Tankerauftrag
Boeing und Airbus entfachen PR-Krieg

Wirbel um Tankerauftrag des US-Militärs: Der 40 Mrd. Dollar-Auftrag zum Bau einer neuen Tankerflotte für die US-Luftwaffe ist erteilt, aber Boeing und die vom Pentagon beauftragte Arbeitsgemeinschaft aus Northrop Grumman und EADS wetteifern weiter um Vorteile in der öffentlichen Wahrnehmung. Ein erbitterter Kampf.

PORTLAND. Boeing hat Einspruch gegen den Verlust des Auftrages erhoben, seine Alliierten im Kongress und in den Medien haben sich auf Northrop/EADS eingeschossen.

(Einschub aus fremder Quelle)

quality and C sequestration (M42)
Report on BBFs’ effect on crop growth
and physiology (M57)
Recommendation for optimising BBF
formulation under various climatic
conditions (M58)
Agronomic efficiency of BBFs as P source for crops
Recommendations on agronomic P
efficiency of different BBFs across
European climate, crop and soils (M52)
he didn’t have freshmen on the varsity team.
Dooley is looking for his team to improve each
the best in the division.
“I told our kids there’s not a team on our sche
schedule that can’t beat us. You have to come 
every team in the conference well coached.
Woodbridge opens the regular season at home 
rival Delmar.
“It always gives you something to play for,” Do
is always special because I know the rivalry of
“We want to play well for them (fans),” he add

Zwischen Boeing und Northrop herrsche das "Äquivalent eines totalen Krieges", sagt Richard Aboulafia, Luftfahrt- und Rüstungsexperte der Washingtoner Teal Group.

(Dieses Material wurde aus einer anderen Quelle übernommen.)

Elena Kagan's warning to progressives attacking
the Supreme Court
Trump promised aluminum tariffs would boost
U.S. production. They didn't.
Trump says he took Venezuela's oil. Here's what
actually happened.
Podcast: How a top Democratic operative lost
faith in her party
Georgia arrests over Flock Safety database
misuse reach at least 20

Northrop hat seine Lobbyisten angespitzt und in seiner Niederlassung in Washington eine Kommandozentrale für Öffentlichkeitsarbeit eingerichtet. Unter dem Kampagnennamen "America's New Tanker" wird dort für das Projekt geworben. "Dies ist der am meisten politisierte Rüstungsauftrag, den ich je gesehen habe", sagt Aboulafia.

Ob eine Agenturmeldung, ein Zeitungsartikel, ein Leserbrief oder eine Stellungnahme der Gegenseite: Northrop reagiert garantiert mit einer Mitteilung darauf. "Wir betreiben in diesem Fall eine noch intensivere öffentliche Aufklärung als sonst", sagt Northrop-Sprecher Tim Paynter. Artikel, die Northrop loben oder die Auftragserteilung an das Konsortium rechtfertigen, werden öffentlich zur Lektüre empfohlen. Äußern sich Vertreter von Boeing oder dessen Alliierten im Kongress kritisch, kommt von Northrop umgehend eine "faktische Klarstellung".